RUSSIA’S DASH TO KOSOVO: WHAT DID IT AIM TO ACCOMPLISH?

Publication: Monitor Volume: 5 Issue: 124

Western intelligence analysts have reportedly reached some new conclusions regarding the circumstances surrounding the June 12 dispatch of Russian paratroopers to Pristina. There has been speculation that the surprise deployment was masterminded by hardline military leaders openly dissatisfied with the Kosovo peace agreement negotiated by Russian special envoy Viktor Chernomyrdin. The Kremlin, in turn, did little to dispel parallel rumors that President Boris Yeltsin was not directly involved in giving the actual deployment order which sent Russian paratroopers into Kosovo. Questions have also arisen regarding the goals of the deployment. Was it the first step in a broader plan to establish a much larger Russian military presence in Kosovo–perhaps one which, with the cooperation of the Belgrade leadership itself–might have been aimed at partitioning the war-torn province? Or was it merely a reflexive action authored by churlish Russian generals determined at any cost to rain on NATO’s victory parade into Kosovo?

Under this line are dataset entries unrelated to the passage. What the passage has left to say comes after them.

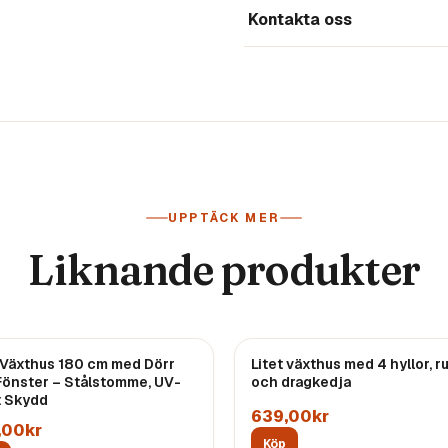
Kontakta oss
UPPTÄCK MER
Liknande produkter
t Växthus 180 cm med Dörr
Litet växthus med 4 hyllor, ru
Fönster – Stålstomme, UV-
och dragkedja
t Skydd
639,00kr
,00kr
Köp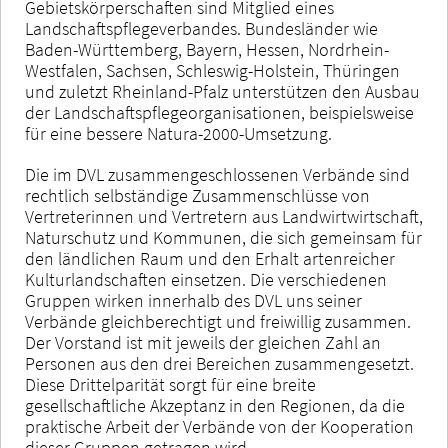
Gebietskörperschaften sind Mitglied eines
Landschaftspflegeverbandes. Bundesländer wie
Baden-Württemberg, Bayern, Hessen, Nordrhein-
Westfalen, Sachsen, Schleswig-Holstein, Thüringen
und zuletzt Rheinland-Pfalz unterstützen den Ausbau
der Landschaftspflegeorganisationen, beispielsweise
für eine bessere Natura-2000-Umsetzung.
Die im DVL zusammengeschlossenen Verbände sind
rechtlich selbständige Zusammenschlüsse von
Vertreterinnen und Vertretern aus Landwirtwirtschaft,
Naturschutz und Kommunen, die sich gemeinsam für
den ländlichen Raum und den Erhalt artenreicher
Kulturlandschaften einsetzen. Die verschiedenen
Gruppen wirken innerhalb des DVL uns seiner
Verbände gleichberechtigt und freiwillig zusammen.
Der Vorstand ist mit jeweils der gleichen Zahl an
Personen aus den drei Bereichen zusammengesetzt.
Diese Drittelparität sorgt für eine breite
gesellschaftliche Akzeptanz in den Regionen, da die
praktische Arbeit der Verbände von der Kooperation
dieser Gruppen getragen wird.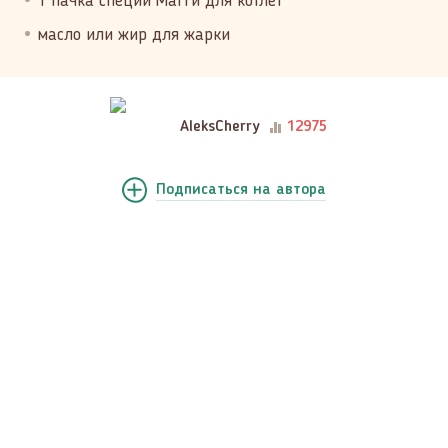
1 пачка специй Магги для котлет
масло или жир для жарки
AleksCherry
12975
Подписаться
на автора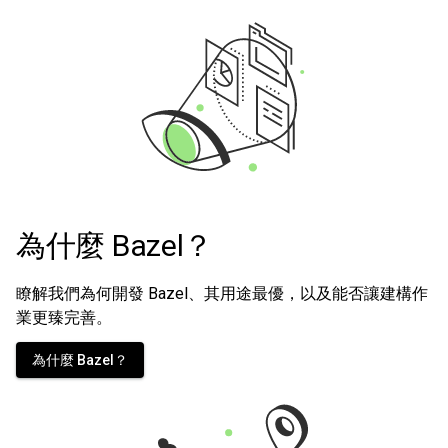
為什麼 Bazel？
瞭解我們為何開發 Bazel、其用途最優，以及能否讓建構作
業更臻完善。
為什麼 Bazel？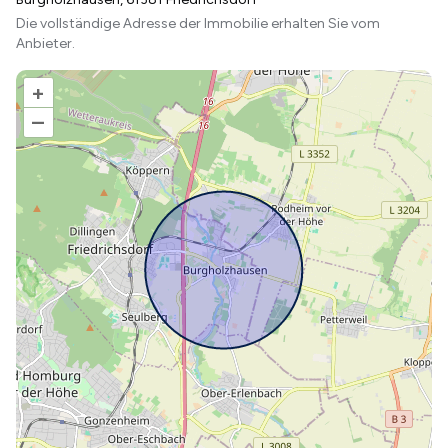
Die vollständige Adresse der Immobilie erhalten Sie vom
Anbieter.
+
–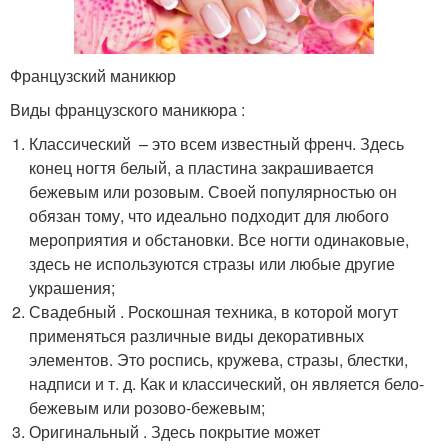
Французский маникюр
Виды французского маникюра :
Классический – это всем известный френч. Здесь
конец ногтя белый, а пластина закрашивается
бежевым или розовым. Своей популярностью он
обязан тому, что идеально подходит для любого
мероприятия и обстановки. Все ногти одинаковые,
здесь не используются стразы или любые другие
украшения;
Свадебный . Роскошная техника, в которой могут
применяться различные виды декоративных
элементов. Это роспись, кружева, стразы, блестки,
надписи и т. д. Как и классический, он является бело-
бежевым или розово-бежевым;
Оригинальный . Здесь покрытие может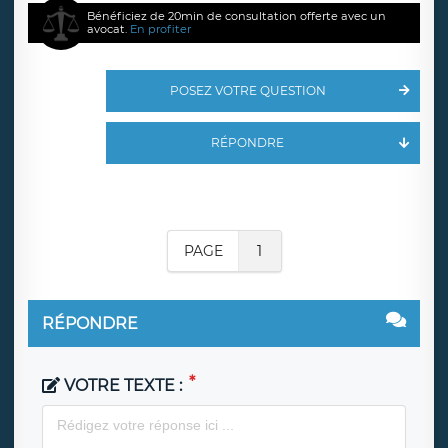
Bénéficiez de 20min de consultation offerte avec un
avocat.
En profiter
POSEZ VOTRE QUESTION
RÉPONDRE
PAGE
1
RÉPONDRE
VOTRE TEXTE :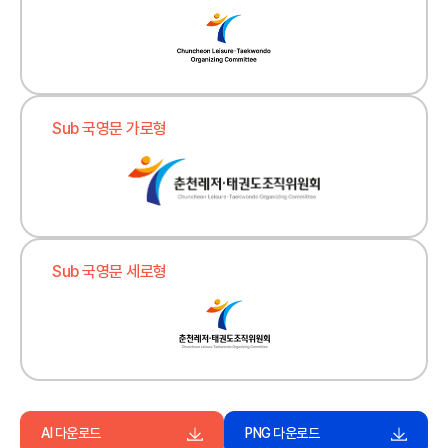
Sub 국영문 가로형
Sub 국영문 세로형
AI 다운로드
PNG 다운로드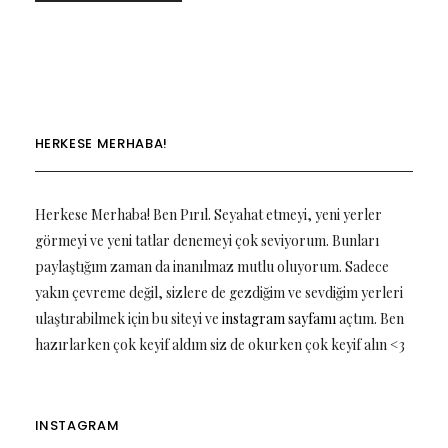
HERKESE MERHABA!
Herkese Merhaba! Ben Pırıl. Seyahat etmeyi, yeni yerler
görmeyi ve yeni tatlar denemeyi çok seviyorum. Bunları
paylaştığım zaman da inanılmaz mutlu oluyorum. Sadece
yakın çevreme değil, sizlere de gezdiğim ve sevdiğim yerleri
ulaştırabilmek için bu siteyi ve
instagram sayfamı
açtım. Ben
hazırlarken çok keyif aldım siz de okurken çok keyif alın <3
INSTAGRAM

Remarks by Russian Airborne Forces commander General Georgy Shpak certainly suggest that at least some Russian generals were thinking less of geopolitics than of playing a nasty prank on the Western alliance. In a newspaper interview Shpak said recently that “by being the first to enter the territory of the province [Kosovo], we spoiled NATO’s mood. Thousands of reporters had been sent there to report on the victorious march of Americans, English, Germans and French. Instead, all they saw were our servicemen” (Parlamentskaya gazeta, June 25).

Although Russian public and media opinion appeared in general to be wildly supportive of the dispatch of troops to Kosovo, some commentaries reached conclusions which suggested that the Russian decision to move into Kosovo had been a shortsighted one–even if it had been part of a broader plan. The newspaper “Kommersant,” for example, described the operation as a disaster because, while it had placed a small number of Russian troops in Kosovo, it had failed to solve the problem of supplying them. The newspaper also pointed to what it said was a second part of the Russian plan–the immediate transport of additional troops into Kosovo by plane. But the generals had failed to foresee that Hungary and Bulgaria (under pressure from NATO) might refuse to let the Russian aircraft transit their territories. The Russian paratroopers, the newspaper concluded, had “fallen into a trap,” one which would leave them and the Russian government in a humiliating position (Kommersant, June 15).

According to the “Washington Post,” many Western intelligence analysts now believe that the scenario laid out by “Kommersant” is close to the facts. They say that the sudden dash by Russian troops into Kosovo was indeed part of larger and more complex plan–one aimed deliberately at deceiving the West–which was intended to move 1,000 or more men into the province quickly. The plan was based, they say, on the hope that Russia could get permission from Hungary to send six military transports across its territory on June 11, before it had become clear that Russian troops from Bosnia were on their way to take the airport near Pristina. The Russian effort was reportedly close to success, and was stymied only at the last minute when the United States won Hungary’s agreement to deny Moscow an air corridor. That move frustrated Russia’s military leadership, who now saw no good way to resupply or to reinforce the small contingent at the airport.

What reportedly remains unclear is the precise goal of the failed Russian operation. Was it aimed at seizing a Russian zone in Kosovo, or merely at improving Moscow’s position in negotiations with the West over the Kosovo peacekeeping force? Analysts are also still unsure of the decisionmaking process behind the operation, and whether it might have reflected a split not only between political and military leaders, but also one within the military high command itself. That the latter might be true was reportedly suggested during the June 16-18 negotiations in Helsinki at which the United States and Russia sought to outline a peacekeeping role for Moscow. U.S. Defense Secretary William Cohen reportedly made little progress in the talks until he was able to separate Defense Minister Igor Sergeev from Colonel General Leonid Ivashov, a fellow member of the Russian delegation. Ivashov has been among the military’s most outspoken critics of NATO and of the Kosovo peace deal, and is believed to be a key part of the faction which planned and launched the June 12 deployment of paratroopers to Pristina (Washington Post, June 25).